[[ Record set open ]]

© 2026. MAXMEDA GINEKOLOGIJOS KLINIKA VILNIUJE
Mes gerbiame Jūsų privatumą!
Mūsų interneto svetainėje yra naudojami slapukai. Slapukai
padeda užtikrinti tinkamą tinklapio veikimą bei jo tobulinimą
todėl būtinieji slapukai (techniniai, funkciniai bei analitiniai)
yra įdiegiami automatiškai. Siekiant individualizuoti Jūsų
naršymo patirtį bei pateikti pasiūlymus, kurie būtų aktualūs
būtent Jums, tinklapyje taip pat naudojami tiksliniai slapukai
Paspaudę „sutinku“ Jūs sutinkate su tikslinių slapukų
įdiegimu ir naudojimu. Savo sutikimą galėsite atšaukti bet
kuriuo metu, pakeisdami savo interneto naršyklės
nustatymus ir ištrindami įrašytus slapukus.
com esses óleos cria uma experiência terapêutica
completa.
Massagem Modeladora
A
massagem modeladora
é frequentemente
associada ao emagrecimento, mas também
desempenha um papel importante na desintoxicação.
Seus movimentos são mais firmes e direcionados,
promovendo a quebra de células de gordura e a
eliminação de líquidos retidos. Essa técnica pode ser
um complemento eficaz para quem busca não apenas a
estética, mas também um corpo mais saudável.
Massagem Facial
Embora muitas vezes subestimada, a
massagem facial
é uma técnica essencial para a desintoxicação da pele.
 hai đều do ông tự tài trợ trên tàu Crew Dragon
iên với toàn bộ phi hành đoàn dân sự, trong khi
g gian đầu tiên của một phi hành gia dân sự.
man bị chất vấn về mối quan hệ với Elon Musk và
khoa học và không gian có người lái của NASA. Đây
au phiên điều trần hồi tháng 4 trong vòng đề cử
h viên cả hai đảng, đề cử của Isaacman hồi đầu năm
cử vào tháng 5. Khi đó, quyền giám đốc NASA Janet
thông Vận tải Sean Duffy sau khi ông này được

[[ Record set closed ]]

** Task objective **
Report each line of the material in which the string "Jūsų" occurs.

** Response to the task **
Mes gerbiame Jūsų privatumą!
yra įdiegiami automatiškai. Siekiant individualizuoti Jūsų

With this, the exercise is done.